Environmental and genetic risk factors in Autism Spectrum Disorder: a stereological study
MetadataShow full item record
This item's downloads: 0 (view details)
Autism spectrum disorders (ASD), include a group of heterogeneous neurodevelopmental disorders (NDDs) characterized by impaired social interaction, and communication with restricted patterns of behaviour. The aetiology of ASD is very complex and is mainly characterized by the combination of environmental and genetic risk factors, which generate a variable range of different phenotypes. This thesis investigated two of the main environmental risk factors majorly involved in fetal development: hypoxia and inflammation, to conclude with the investigation of the genetic component to the disorder using stem cell technologies. The intrauterine environment plays a key role in normal neural development.

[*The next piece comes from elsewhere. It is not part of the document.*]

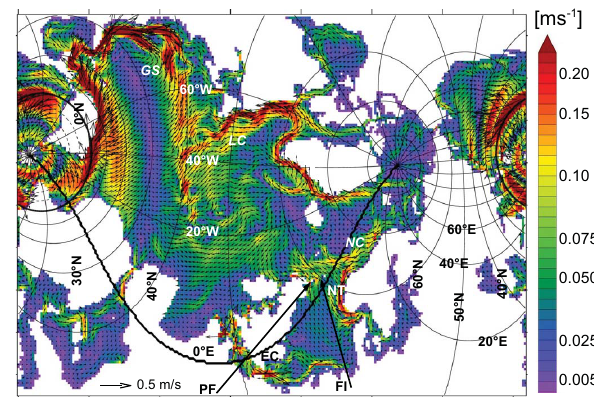
Fig. 1. Model domain. The zero meridian is indicated by the thick line. Also shown: surface circulation averaged over 1990–1999. Only every fourth vector is shown. EC is English Channel, NT is Norwegian Trench, PF is Pentland Firth, FI is Faire Island, NC is Norwegian Current, LC is Labrador Current, GS is Gulf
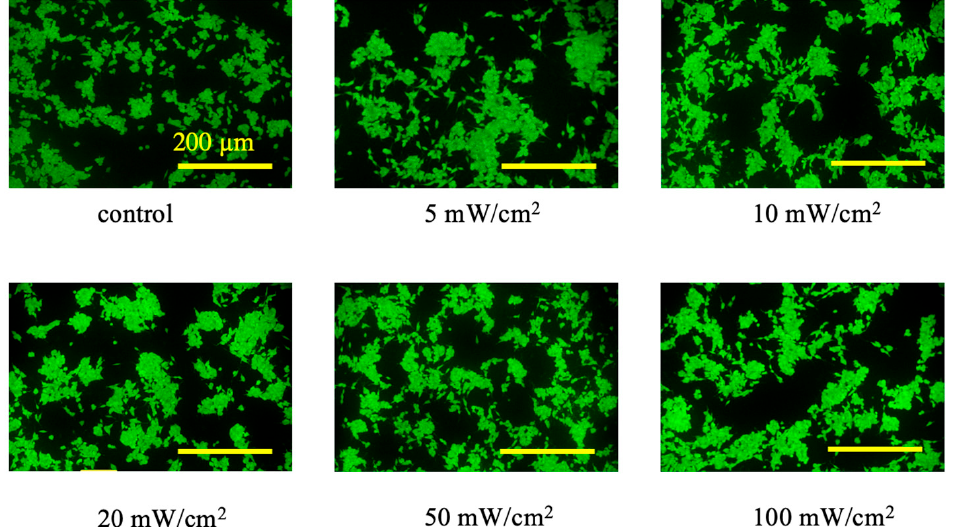
Figure 5. ROS of control and CW light groups with different power densities, showing an interesting triphasic pattern.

The use of an animal model of chronic fetal hypoxia, revealed a series of morphological alterations of the placenta and its compartments, mainly characterised by impaired vascularization, and consequent reduction of the blood flow to the utero-placental circulation. The successive investigation of the brain morphology in the offspring, showed no significant differences in brain size and neocortical thickness, however the stereological analysis revealed a significant increase of the neuronal nuclear volume associated with the reduced numerical density (Nv) of cortical cells. The second series of studies investigated the involvement of the inflammatory component through the use of the most common pro-inflammatory cytokines: tumor necrosis factor alpha (TNF-α), interleukin (IL)-1β and IL-6, whose relevance is due by their ability to cross the placenta and to affect fetal brain development. Results showed a significant reduction of neurite length in SH-SY5Y treated cells with the three cytokines, and impaired neurite outgrowth and viability in E14 dopaminergic (DAergic) neurons treated with TNF-α. The final part focused on the exploration of Neurexin1 (NRXN1), a gene involved in synaptic functions, extensively associated with ASD. Through the use of induced pluripotent stem cells (iPSCs) this study showed that NRXN1α might affect neuronal progenitor stem cells (NPCs) proliferation, fate determination and neuronal maturation during cortical development. Our studies suggest that there is a delay in neuronal development in the systems studied. To conclude, although there are no pharmacological treatments for the cure of ASD, the early intervention, mainly during the first semester of fetal development, might help to prevent or reduce the risk for ASD.